Dataset entries:
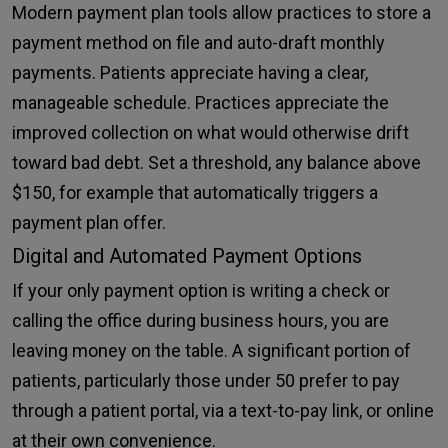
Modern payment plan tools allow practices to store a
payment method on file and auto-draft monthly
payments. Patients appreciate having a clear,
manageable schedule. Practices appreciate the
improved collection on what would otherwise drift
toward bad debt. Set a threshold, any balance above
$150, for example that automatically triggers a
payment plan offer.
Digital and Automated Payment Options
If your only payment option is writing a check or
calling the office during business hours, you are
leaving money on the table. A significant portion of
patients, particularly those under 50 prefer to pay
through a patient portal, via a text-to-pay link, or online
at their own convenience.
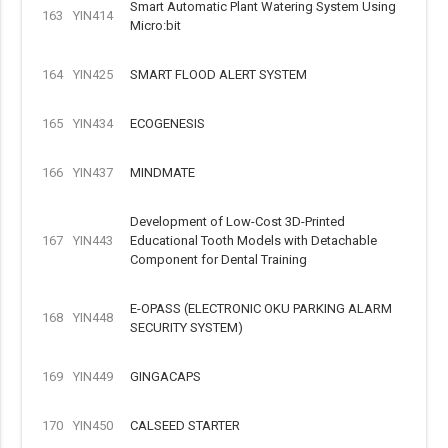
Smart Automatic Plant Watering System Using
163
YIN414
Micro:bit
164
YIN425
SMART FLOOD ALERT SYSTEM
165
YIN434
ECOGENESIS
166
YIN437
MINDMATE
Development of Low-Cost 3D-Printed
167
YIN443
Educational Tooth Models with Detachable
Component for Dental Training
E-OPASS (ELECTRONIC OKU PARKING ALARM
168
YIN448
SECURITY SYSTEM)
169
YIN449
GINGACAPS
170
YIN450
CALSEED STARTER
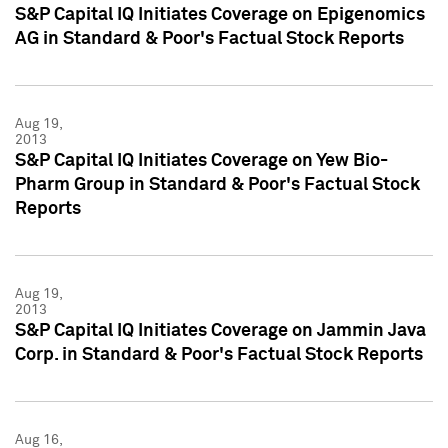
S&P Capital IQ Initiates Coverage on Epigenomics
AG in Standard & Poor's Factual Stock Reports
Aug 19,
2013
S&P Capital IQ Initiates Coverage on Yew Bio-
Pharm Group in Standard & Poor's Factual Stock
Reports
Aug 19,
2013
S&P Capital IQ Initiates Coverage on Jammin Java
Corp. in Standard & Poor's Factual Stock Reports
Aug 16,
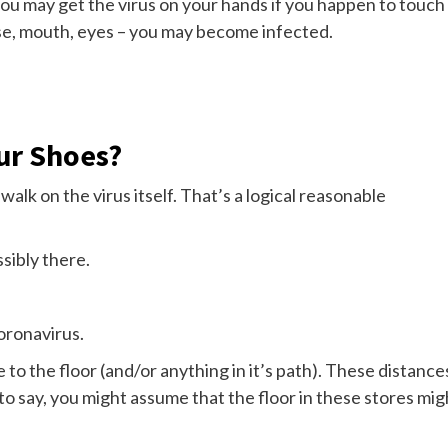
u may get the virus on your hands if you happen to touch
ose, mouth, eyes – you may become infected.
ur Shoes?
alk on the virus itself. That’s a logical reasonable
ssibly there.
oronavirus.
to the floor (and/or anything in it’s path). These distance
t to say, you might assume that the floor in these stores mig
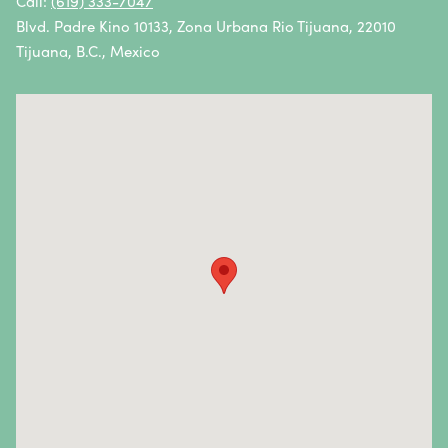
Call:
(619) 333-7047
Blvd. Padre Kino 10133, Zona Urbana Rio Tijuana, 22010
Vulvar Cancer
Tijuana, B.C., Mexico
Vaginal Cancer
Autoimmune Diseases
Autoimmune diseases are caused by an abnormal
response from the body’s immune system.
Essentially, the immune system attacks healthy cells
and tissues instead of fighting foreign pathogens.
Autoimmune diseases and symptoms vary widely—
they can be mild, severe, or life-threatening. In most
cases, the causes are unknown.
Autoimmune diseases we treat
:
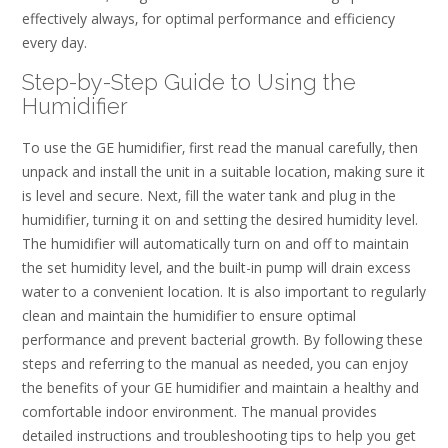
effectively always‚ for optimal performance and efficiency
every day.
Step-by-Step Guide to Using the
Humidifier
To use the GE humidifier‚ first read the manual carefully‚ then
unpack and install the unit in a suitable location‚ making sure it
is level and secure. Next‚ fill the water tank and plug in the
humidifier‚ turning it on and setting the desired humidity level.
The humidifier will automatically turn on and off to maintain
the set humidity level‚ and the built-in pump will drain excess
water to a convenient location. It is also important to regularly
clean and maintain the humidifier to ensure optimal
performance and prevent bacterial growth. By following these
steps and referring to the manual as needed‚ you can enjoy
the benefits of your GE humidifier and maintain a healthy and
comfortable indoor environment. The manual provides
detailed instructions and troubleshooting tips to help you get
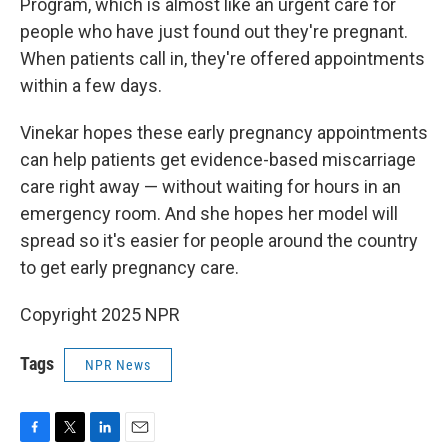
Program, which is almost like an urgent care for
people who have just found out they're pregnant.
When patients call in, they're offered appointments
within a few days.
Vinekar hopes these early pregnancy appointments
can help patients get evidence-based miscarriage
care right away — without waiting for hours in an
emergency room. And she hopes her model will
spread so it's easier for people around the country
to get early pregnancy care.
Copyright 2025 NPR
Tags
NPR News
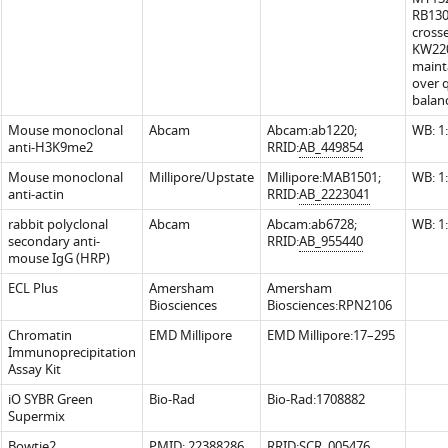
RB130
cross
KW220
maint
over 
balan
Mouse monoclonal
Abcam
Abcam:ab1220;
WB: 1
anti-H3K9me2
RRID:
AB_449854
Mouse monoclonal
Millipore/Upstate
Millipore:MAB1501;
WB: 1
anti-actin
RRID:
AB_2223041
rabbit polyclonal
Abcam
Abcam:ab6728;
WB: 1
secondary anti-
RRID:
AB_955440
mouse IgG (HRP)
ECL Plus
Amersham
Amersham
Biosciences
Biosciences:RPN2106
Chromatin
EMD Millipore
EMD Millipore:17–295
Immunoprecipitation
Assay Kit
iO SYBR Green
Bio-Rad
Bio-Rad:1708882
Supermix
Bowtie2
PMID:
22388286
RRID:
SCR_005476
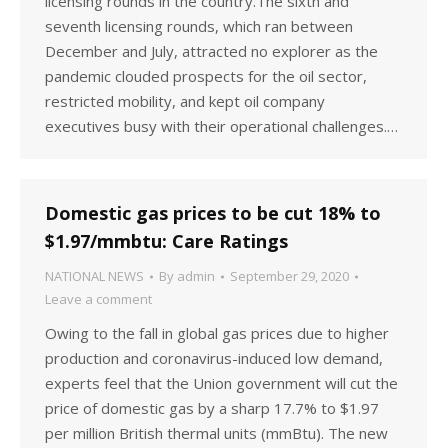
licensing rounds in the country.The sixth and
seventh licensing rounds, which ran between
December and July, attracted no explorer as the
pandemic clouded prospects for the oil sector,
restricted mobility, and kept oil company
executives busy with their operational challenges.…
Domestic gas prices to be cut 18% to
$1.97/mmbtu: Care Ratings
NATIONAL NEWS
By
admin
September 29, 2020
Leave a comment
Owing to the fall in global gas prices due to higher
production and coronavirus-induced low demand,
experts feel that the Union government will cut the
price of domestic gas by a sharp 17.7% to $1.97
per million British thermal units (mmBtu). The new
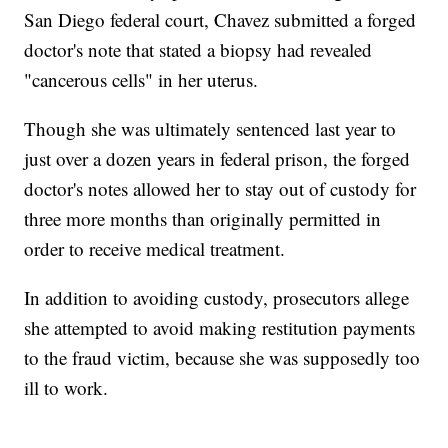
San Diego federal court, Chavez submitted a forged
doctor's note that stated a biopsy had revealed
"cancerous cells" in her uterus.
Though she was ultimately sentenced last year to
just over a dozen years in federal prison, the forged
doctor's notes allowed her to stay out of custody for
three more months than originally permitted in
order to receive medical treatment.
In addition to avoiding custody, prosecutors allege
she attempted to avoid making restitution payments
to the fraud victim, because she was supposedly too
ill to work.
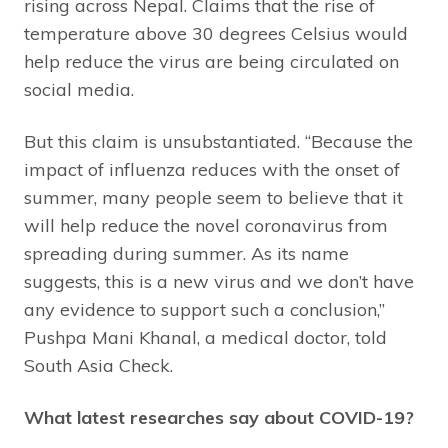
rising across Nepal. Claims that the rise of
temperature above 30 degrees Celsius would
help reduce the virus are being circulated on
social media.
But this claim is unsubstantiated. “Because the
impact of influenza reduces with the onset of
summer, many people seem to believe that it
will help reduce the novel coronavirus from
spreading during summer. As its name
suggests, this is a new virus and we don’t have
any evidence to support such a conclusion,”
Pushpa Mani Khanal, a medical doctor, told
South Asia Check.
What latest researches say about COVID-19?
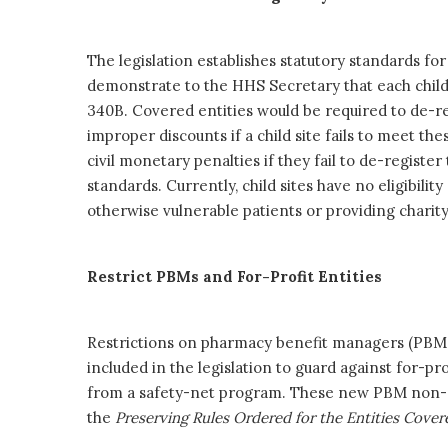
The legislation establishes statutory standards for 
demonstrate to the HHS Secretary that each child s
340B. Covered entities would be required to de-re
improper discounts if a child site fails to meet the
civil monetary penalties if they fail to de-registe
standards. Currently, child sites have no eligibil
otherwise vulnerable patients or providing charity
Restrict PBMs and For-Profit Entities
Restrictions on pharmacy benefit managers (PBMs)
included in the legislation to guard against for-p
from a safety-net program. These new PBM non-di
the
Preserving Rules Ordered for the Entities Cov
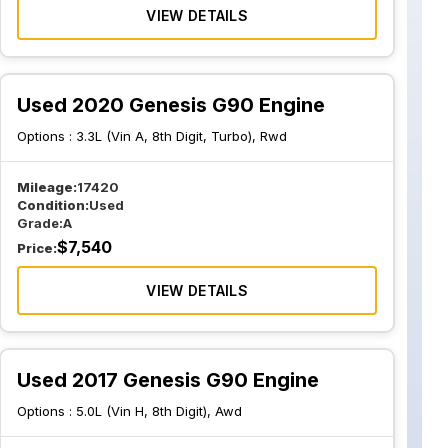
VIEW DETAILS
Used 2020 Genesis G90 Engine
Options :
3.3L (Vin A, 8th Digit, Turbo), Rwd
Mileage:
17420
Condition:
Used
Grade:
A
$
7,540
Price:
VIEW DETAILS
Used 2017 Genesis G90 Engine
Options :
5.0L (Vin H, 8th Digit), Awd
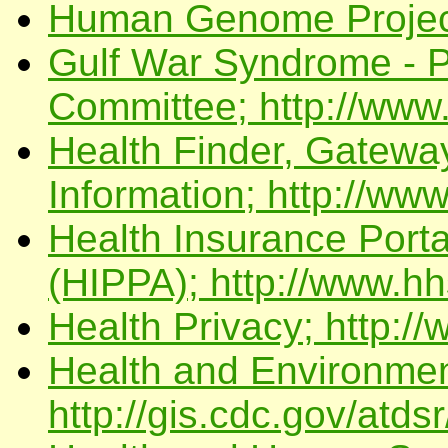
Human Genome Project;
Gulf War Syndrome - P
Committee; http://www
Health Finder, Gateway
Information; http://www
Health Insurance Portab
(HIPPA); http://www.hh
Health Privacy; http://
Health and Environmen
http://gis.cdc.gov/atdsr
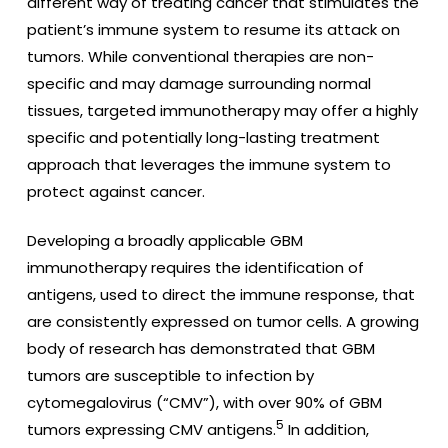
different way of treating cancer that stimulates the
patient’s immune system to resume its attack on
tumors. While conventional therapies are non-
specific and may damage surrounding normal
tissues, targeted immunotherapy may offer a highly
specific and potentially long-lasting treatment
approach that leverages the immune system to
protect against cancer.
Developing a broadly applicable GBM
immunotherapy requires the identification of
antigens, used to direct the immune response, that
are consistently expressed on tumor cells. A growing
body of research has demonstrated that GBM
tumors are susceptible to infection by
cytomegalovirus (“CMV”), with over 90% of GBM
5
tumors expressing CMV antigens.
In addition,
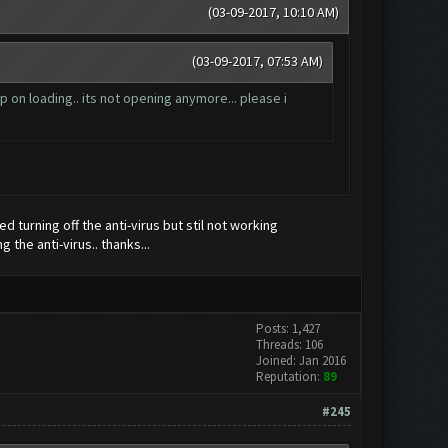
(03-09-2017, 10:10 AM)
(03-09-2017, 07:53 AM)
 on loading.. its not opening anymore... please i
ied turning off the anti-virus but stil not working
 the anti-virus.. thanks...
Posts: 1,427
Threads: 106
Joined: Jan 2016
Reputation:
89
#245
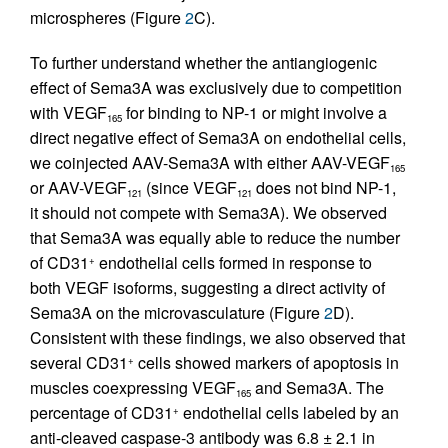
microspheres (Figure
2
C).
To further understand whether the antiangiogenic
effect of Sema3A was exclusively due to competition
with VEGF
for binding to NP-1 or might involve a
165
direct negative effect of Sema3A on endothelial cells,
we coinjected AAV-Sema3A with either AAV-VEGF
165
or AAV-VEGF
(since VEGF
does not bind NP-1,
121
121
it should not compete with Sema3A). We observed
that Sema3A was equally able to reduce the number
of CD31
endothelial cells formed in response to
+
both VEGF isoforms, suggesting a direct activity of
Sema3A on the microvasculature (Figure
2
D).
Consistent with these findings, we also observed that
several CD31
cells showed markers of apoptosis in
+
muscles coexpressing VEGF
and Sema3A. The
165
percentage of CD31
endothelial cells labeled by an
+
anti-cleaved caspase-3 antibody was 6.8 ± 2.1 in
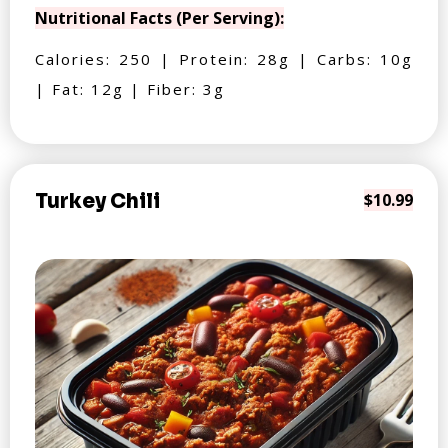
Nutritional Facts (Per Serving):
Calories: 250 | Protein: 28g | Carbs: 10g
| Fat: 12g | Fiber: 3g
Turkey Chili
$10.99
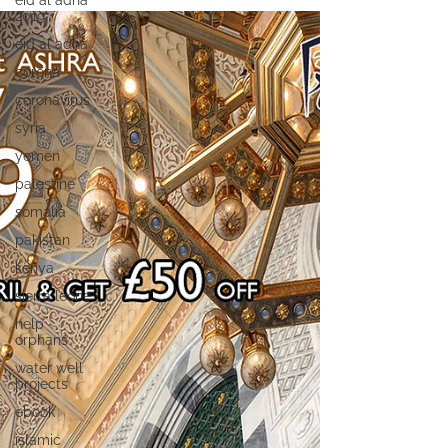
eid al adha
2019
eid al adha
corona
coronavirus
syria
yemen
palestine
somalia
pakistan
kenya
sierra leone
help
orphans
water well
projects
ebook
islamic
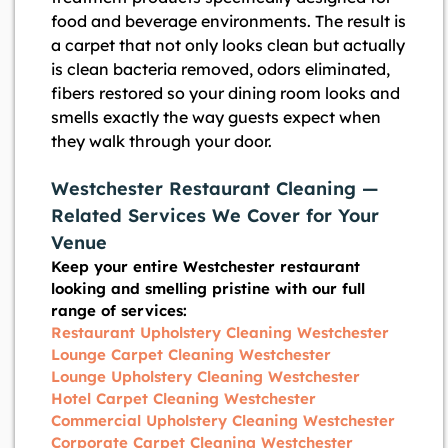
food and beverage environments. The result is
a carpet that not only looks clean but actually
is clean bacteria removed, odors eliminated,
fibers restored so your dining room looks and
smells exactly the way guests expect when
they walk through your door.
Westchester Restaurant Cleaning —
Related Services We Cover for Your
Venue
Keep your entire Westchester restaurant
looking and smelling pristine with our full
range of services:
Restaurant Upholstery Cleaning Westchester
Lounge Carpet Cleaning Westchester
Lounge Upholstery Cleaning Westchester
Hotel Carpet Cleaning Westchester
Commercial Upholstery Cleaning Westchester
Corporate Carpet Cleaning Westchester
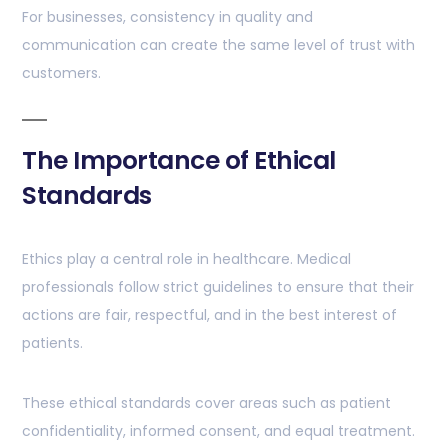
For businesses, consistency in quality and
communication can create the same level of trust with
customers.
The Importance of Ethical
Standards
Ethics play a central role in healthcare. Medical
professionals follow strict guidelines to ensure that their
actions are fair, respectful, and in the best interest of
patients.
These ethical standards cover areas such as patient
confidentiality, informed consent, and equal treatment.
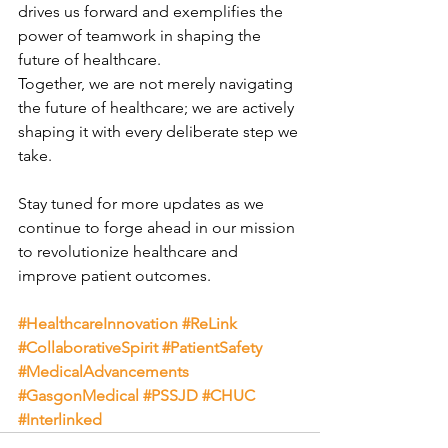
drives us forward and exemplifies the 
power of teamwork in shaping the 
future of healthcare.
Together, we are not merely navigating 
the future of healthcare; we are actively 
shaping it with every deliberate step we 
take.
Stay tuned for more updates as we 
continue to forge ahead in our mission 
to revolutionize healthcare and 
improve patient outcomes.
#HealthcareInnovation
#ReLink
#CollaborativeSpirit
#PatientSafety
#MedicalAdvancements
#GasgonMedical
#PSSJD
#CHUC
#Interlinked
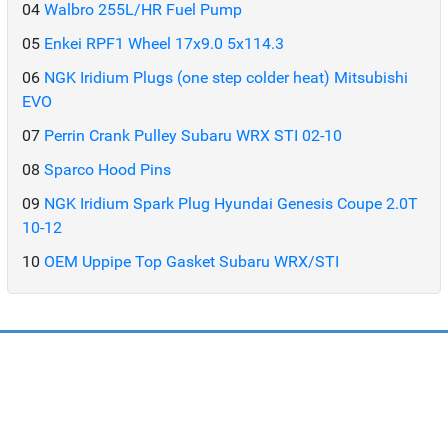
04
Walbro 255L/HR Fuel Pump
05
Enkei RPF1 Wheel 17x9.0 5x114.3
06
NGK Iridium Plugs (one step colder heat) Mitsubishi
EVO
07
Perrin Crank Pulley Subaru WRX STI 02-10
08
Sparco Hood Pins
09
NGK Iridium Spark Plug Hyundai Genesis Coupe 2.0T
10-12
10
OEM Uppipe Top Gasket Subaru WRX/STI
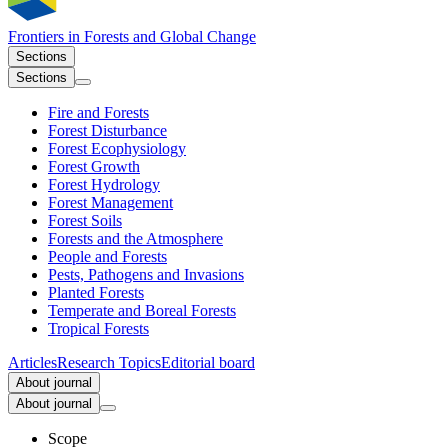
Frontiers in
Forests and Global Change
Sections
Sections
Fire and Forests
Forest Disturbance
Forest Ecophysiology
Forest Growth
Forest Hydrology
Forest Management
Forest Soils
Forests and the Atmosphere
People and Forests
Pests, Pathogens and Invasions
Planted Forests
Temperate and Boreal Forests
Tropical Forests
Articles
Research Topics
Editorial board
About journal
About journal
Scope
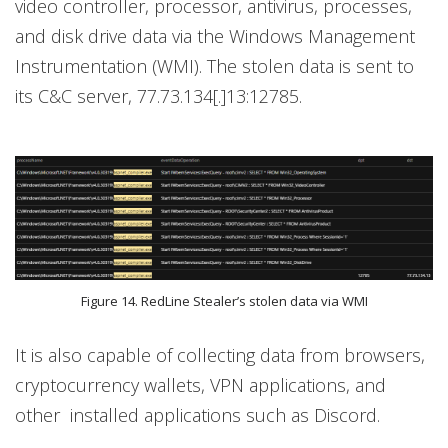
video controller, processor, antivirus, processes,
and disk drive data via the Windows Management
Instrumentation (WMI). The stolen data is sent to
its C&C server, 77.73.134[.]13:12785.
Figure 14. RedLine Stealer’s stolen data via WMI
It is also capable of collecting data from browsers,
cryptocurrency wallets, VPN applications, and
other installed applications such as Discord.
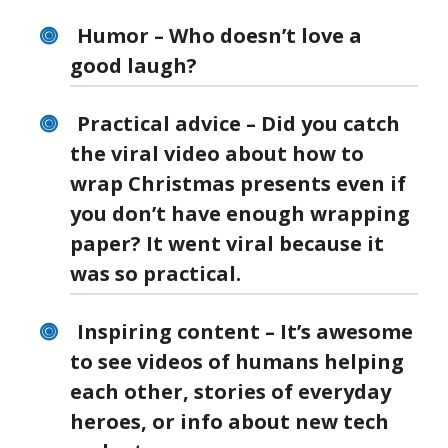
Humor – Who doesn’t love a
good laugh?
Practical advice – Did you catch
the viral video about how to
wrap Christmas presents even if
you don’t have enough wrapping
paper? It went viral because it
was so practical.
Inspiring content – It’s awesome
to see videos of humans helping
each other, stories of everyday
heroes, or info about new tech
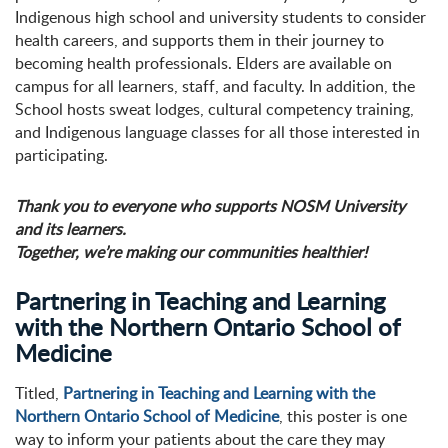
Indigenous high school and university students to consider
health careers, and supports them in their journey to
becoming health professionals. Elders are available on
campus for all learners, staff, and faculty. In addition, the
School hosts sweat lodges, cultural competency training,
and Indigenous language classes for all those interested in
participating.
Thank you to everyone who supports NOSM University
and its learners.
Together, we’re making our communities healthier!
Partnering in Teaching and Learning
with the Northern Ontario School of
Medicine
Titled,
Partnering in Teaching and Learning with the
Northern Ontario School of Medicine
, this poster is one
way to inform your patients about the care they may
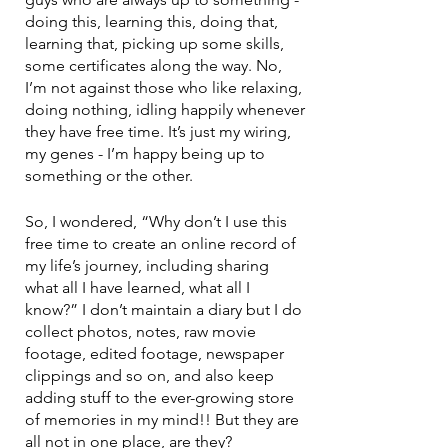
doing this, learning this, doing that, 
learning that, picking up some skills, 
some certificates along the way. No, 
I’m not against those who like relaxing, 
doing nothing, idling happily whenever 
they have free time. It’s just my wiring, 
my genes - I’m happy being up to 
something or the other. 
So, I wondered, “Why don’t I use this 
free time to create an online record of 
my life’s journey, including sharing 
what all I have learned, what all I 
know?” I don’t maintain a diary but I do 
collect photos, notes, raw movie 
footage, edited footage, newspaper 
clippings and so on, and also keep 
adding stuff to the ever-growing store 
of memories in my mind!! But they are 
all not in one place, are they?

## Activity
No picture is to be printed. Output exactly the lines above from the line containing "NGK Iridium Plugs" through the line containing "School hosts sweat".

## Reply to the task
NGK Iridium Plugs (one step colder heat) Mitsubishi
EVO
07
Perrin Crank Pulley Subaru WRX STI 02-10
08
Sparco Hood Pins
09
NGK Iridium Spark Plug Hyundai Genesis Coupe 2.0T
10-12
10
OEM Uppipe Top Gasket Subaru WRX/STI
Frontiers in
Forests and Global Change
Sections
Sections
Fire and Forests
Forest Disturbance
Forest Ecophysiology
Forest Growth
Forest Hydrology
Forest Management
Forest Soils
Forests and the Atmosphere
People and Forests
Pests, Pathogens and Invasions
Planted Forests
Temperate and Boreal Forests
Tropical Forests
Articles
Research Topics
Editorial board
About journal
About journal
Scope
video controller, processor, antivirus, processes,
and disk drive data via the Windows Management
Instrumentation (WMI). The stolen data is sent to
its C&C server, 77.73.134[.]13:12785.
Figure 14. RedLine Stealer’s stolen data via WMI
It is also capable of collecting data from browsers,
cryptocurrency wallets, VPN applications, and
other installed applications such as Discord.
Humor – Who doesn’t love a
good laugh?
Practical advice – Did you catch
the viral video about how to
wrap Christmas presents even if
you don’t have enough wrapping
paper? It went viral because it
was so practical.
Inspiring content – It’s awesome
to see videos of humans helping
each other, stories of everyday
heroes, or info about new tech
Indigenous high school and university students to consider
health careers, and supports them in their journey to
becoming health professionals. Elders are available on
campus for all learners, staff, and faculty. In addition, the
School hosts sweat lodges, cultural competency training,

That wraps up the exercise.